According to both popular science and drug commercials, the brain is a mess of chemicals. Imbalances in these chemicals are responsible for a variety of ailments from depression to addiction. However, there’s rarely any mention of how these chemicals are related to neural activity. For instance, why is dopamine often rewarding, and why is serotonin related to depression?
To answer such questions, let’s back up a bit. The brain receives, processes, and sends information in the form of electrical signals sent to and from neurons. Like all cells, neurons have a membrane which separates the inside of the cell from the outside. They also have molecular machinery that keeps the inside of the cell more electrically negative than the outside of the cell by pumping out certain electrically charged particles and allowing others in. Like a wall in a building, the membrane is solid in most places but also contains tiny doors. When the right molecule fits into part of the door, like a key into a lock, the door opens and lets in particles which can make the inside more or less negative.

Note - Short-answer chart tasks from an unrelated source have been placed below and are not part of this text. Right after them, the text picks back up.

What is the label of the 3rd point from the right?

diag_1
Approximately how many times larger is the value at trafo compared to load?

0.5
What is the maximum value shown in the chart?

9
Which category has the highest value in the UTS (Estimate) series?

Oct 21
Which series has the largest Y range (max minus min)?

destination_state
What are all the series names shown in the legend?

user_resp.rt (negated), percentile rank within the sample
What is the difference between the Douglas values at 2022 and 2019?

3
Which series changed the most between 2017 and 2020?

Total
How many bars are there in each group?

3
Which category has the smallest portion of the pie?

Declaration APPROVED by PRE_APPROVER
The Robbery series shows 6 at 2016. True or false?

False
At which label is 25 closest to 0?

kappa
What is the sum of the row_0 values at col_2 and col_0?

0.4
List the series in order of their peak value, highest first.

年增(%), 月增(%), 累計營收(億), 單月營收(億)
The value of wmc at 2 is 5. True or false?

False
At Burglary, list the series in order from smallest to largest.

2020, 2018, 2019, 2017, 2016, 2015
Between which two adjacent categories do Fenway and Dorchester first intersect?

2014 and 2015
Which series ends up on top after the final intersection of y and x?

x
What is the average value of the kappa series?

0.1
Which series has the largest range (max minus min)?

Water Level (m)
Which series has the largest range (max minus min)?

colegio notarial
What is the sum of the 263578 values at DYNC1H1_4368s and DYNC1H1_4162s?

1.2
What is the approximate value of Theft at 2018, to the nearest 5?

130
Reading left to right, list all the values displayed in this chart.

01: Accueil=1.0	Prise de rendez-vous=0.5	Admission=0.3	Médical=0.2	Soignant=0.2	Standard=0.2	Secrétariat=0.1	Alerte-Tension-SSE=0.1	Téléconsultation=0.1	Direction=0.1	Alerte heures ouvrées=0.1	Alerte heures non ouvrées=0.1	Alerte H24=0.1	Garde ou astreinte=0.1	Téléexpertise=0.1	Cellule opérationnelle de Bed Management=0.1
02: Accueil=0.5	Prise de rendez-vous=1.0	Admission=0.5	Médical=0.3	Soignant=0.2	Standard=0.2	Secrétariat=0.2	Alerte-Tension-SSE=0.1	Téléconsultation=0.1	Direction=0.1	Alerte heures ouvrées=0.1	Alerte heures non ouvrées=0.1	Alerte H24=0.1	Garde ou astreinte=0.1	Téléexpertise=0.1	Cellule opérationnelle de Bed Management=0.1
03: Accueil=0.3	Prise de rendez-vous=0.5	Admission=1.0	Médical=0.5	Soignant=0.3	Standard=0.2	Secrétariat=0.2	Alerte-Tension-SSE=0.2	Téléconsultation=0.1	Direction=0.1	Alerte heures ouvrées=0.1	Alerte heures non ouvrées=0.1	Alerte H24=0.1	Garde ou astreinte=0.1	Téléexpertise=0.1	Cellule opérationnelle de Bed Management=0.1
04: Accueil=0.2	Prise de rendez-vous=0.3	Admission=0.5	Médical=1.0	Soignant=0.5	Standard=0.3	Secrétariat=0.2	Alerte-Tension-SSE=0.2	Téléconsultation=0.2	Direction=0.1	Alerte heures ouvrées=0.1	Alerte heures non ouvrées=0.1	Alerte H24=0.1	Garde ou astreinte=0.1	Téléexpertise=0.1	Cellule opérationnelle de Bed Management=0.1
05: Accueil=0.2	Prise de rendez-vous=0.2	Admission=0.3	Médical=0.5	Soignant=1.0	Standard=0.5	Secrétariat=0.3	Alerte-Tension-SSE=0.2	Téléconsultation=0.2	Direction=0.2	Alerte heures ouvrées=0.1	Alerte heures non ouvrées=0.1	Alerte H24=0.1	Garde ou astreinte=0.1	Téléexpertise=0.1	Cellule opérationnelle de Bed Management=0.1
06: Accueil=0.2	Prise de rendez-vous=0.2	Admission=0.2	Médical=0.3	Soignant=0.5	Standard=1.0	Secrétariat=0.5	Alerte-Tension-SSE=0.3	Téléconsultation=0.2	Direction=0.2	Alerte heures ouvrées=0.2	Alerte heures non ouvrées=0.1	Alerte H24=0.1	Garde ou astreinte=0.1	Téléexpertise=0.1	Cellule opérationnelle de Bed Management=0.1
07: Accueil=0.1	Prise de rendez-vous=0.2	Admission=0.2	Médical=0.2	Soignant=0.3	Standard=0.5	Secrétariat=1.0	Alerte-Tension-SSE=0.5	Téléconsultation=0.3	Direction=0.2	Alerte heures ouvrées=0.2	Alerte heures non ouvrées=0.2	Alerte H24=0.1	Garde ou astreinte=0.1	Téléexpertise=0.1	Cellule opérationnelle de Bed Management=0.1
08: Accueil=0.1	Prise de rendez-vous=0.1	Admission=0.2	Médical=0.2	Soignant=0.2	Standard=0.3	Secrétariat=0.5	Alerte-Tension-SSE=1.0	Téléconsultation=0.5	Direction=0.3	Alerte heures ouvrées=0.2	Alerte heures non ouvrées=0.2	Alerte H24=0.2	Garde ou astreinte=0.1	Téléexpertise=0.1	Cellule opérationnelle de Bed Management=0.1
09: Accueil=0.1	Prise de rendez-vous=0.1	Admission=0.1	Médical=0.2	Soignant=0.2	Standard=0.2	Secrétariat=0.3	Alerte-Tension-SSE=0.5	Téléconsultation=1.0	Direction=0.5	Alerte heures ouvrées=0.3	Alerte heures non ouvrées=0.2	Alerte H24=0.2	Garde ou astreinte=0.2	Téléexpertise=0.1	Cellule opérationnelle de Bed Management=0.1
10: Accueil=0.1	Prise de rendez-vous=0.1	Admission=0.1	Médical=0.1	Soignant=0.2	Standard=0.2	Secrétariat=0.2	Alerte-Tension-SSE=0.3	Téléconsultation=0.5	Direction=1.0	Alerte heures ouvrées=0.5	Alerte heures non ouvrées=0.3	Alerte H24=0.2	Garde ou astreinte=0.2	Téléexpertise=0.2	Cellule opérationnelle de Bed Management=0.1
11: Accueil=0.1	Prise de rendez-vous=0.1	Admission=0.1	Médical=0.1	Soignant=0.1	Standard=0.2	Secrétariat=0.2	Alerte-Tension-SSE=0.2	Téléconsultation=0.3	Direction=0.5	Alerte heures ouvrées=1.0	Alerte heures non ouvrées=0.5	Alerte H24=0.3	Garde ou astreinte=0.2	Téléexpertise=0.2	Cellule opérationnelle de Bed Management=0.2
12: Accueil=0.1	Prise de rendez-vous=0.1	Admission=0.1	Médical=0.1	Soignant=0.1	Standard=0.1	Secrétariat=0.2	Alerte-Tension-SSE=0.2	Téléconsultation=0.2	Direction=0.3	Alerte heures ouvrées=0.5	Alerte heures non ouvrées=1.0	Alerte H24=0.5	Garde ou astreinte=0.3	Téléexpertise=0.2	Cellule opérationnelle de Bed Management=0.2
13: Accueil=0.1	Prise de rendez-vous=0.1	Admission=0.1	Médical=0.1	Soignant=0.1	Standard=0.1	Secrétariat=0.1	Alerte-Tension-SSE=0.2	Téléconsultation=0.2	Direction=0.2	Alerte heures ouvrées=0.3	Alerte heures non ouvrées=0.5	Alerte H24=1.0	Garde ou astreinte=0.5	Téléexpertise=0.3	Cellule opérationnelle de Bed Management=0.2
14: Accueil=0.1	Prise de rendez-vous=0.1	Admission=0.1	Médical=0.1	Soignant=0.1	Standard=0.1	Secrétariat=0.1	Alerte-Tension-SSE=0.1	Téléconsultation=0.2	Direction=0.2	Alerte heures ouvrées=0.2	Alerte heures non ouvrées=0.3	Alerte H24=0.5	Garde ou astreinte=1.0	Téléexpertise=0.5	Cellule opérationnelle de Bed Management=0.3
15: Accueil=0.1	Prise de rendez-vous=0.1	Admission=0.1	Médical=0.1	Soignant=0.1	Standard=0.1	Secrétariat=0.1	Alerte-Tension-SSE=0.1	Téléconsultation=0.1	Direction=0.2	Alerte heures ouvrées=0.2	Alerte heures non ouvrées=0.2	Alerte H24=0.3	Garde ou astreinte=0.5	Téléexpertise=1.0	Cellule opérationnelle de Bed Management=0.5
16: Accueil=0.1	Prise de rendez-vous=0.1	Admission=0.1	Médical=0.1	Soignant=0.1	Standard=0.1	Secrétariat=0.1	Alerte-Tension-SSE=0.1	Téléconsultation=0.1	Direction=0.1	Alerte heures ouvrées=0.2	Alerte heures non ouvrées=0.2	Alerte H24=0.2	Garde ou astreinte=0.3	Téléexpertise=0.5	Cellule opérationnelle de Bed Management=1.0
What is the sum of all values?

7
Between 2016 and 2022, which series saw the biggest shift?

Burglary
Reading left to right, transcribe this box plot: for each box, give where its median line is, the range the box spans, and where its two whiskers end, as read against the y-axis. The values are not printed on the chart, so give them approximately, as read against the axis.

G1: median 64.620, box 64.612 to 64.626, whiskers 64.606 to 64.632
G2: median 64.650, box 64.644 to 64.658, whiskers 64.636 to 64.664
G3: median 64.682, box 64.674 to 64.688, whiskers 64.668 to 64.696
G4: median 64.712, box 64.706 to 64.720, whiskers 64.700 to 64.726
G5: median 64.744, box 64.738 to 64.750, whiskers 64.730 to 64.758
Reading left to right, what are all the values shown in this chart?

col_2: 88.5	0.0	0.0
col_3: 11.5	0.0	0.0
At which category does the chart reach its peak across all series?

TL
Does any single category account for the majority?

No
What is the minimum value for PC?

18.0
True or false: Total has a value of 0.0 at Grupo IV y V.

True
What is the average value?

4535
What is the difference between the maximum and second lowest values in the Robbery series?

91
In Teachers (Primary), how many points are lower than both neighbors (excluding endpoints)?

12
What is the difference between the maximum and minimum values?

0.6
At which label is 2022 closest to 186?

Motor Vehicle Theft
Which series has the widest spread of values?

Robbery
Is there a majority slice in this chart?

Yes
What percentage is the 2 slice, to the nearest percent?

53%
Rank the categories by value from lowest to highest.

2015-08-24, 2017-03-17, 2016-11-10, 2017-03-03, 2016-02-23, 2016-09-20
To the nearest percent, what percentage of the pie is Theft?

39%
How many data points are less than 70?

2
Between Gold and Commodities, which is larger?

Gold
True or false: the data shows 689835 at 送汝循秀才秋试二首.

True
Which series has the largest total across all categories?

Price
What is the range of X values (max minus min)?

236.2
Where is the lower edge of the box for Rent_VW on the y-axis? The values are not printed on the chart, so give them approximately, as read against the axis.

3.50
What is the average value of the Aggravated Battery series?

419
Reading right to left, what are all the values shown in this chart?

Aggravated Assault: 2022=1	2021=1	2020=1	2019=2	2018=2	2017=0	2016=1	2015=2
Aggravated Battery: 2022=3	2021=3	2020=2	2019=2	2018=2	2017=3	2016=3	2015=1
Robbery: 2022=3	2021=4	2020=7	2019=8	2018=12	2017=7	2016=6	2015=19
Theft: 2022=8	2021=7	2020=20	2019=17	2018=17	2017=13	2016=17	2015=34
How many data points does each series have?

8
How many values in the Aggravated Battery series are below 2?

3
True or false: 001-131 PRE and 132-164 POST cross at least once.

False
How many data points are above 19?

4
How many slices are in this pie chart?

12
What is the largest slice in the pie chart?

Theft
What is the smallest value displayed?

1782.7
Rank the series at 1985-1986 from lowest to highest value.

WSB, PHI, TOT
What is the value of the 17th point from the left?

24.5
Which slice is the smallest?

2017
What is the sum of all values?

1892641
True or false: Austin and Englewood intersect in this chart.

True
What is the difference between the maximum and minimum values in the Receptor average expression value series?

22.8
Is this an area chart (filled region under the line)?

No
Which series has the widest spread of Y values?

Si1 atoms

What’s special about neurons is that if the inside loses it’s negative voltage, the neuron “fires,” sending a chain reaction down the long cable (called an axon) coming out of the cell. The cable connects the neuron to other neurons, but the cable doesn’t usually attach directly. Instead it stays a tiny distance from the target cells; when the chain reaction reaches the end of the cable, chemicals called neurotransmitters are released. Neurotransmitters are keys to doors in the target cell’s membrane. Depending on the type of door, the target neuron will be pushed towards or away from the voltage threshold for it’s own chain reaction. Complicating matters, some chemicals, called neuromodulators open doors in the membrane that cause longer-term effects, like making the cell fire more easily for an extended period.
The key point is that it’s the relationships between cells that are really important, not the neurotransmitters per se. In fact, different neural systems can use the same neurotransmitters for different functions. Dopamine is sometimes referred to as a “pleasure chemical,” but it is much more accurate to say it is an important chemical for a major neural reward system. Dopamine is important to this system because many of the neurons within it have dopamine-shaped locks on their doors. But some totally different systems, including some involved in movement, also have dopamine shaped locks on their doors. The most visible symptoms of Parkinson’s disease, for instance, result from too little dopamine in areas that have little to do with reward.
Many research labs at IU study neurotransmitters and neuromodulators. In Dr. Sharlene Newman’s Cognitive Neuroimaging Lab, research assistant Derek Kellar examined how alcohol use might be related to concentrations of glutamate in the anterior cingulate cortex and nucleus accumbens, two regions of the brain involved in reward and addiction. Glutamate is a major excitatory neurotransmitter – that is, it tends to open doors in the cell membrane that make the cell more likely to fire.
Derek showed both alcohol users and non-drinking control subjects two sets of images while scanning their brains with an MRI machine. One set contained images of alcohol, similar to the one displayed here, that may evoke craving, while the other set contained neutral control images of furniture. Using a technique called magnetic resonance spectroscopy, he determined concentrations of glutamate in the anterior cingulate cortex and nucleus accumbens. If images of alcohol invoke craving in alcohol users, then they might also drive an increase in the excitatory neurotransmitter glutamate in neural regions related to reward.
However, their findings in anterior cingulate cortex were surprising. Heavy drinkers had higher starting levels of glutamate than control subjects, but those levels actually decreased slightly while looking at the alcohol-related pictures relative to the control pictures. According to Derek, this result may be due to the pattern of drinking in the college student population since alcohol may actually be aversive the day after binge drinking, but further research will have to be conducted to untangle the relationship between alcohol use, glutamate, and drug craving. This is just one instance of the varied and complex relationship between behavior and the wide array of chemicals affecting neural activity in the brain.